Co-occurrence network analysis highlighted depth-specific microbial interactions. Compared to CK, all subsoiling treatments showed longer average path lengths (3.34 to 4.26–4.92) and lower modularity (0.59 to 0.51–0.55), indicating increased interaction complexity but reduced functional specialization [32]. Strikingly, D0 had the highest connectivity (20.12) and network heterogeneity (1.16), likely due to “niche compression”—intense environmental shifts in shallow soil forcing species into competitive or symbiotic relationships [33].

4.3. Effects of Subsoiling on Functional Gene Abundance

Quantitative PCR revealed subsoiling’s nuanced regulation of N-cycling genes. Most notably, denitrification genes (nosZ and nirS) decreased by 41.4% and 63.4% in D2, respectively, attributable to improved porosity elevating redox potential. This molecular evidence aligns with field observations of reduced N₂O emissions [34]. Intriguingly, N-fixation gene (nifH) abundance declined 56.8–62.8% across subsoiling treatments, suggesting an ecological trade-off: as inorganic N availability rises, microbes reduce energetically costly biological fixation [35]. Ammonia oxidation gene (amoA) increased by 9.1% (D1) and 9.9% (D2), mirroring Nitrososphaeraceae enrichment. This depth-dependent response implies shallow subsoiling (D0) enhances nitrification potential primarily via community composition shifts (18.2% Nitrososphaeraceae) rather than gene abundance. The glutamate dehydrogenase gene (gdhA), upregulated 15.3% in D2 and correlated with DOC (r = 0.68, p = 0.012), suggests subsoiling stimulates organic N mineralization, reshaping N-cycling pathways [36].

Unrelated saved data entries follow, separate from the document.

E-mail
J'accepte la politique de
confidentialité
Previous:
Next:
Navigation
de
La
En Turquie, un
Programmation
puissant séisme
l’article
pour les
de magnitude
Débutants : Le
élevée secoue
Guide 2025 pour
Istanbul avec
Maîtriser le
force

Functionally, subsoiling shifted networks from “denitrification-dominant” to “nitrification-mineralization coupled,” with agri-environmental implications: (1) improved N supply synchrony with crop demand (D2 boosted maize yield by 9.84%) and (2) altered system N balance, necessitating revised fertilizer recommendations. These findings underpin precision tillage systems leveraging microbial functional traits.

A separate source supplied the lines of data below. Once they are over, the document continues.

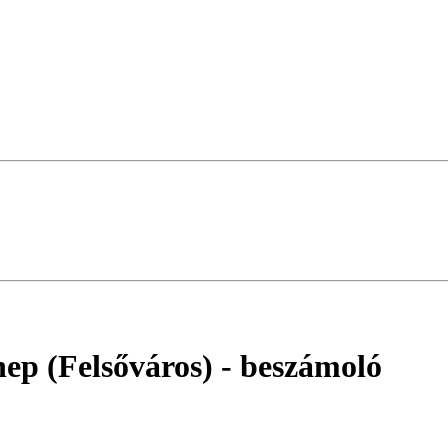
nep (Felsőváros)
- beszámoló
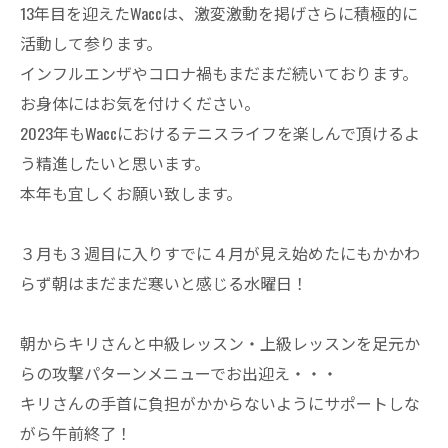
13年目を迎えたWaccは、激変激動を掲げさらに積極的に
活動して参ります。
インフルエンザやコロナ禍もまだまだ続いております。
お身体にはお気を付けください。
2023年もWaccにおけるテニスライフを楽しんで頂けるよ
う精進したいと思います。
本年も宜しくお願い致します。
３月も３週目に入りすでに４月が見え始めたにもかかわ
らず朝はまだまだ寒いと感じる水曜日！
朝からキリさんと中級レッスン・上級レッスンを足元か
らの攻撃パターンメニューでお出迎え・・・
キリさんの手首に負担がかからないようにサポートしな
がら午前終了！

Future work should (1) quantify N-pathway contributions using isotopic tracers; (2) assess temporal effects via long-term trials; and (3) develop decision models integrating microbial parameters. Such advances will foster ecologically intelligent tillage for semi-arid agricultural sustainability.

5. Conclusions

Integrating soil physicochemical, microbiome, and functional gene analyses, this study elucidates how subsoiling depth modulates N cycling via “physical structure–microbial function” coupling. In practice, 40 cm subsoiling (D2) optimizes N availability and diversity but requires monitoring for long-term organic matter depletion; 20 cm (D1) offers stability and functional balance, ideal for low-organic-matter soils. Future work should (1) quantify N-pathway contributions using isotopic tracers; (2) assess temporal effects via long-term trials; and (3) develop decision models integrating microbial parameters. Such advances will foster ecologically intelligent tillage for semi-arid agricultural sustainability.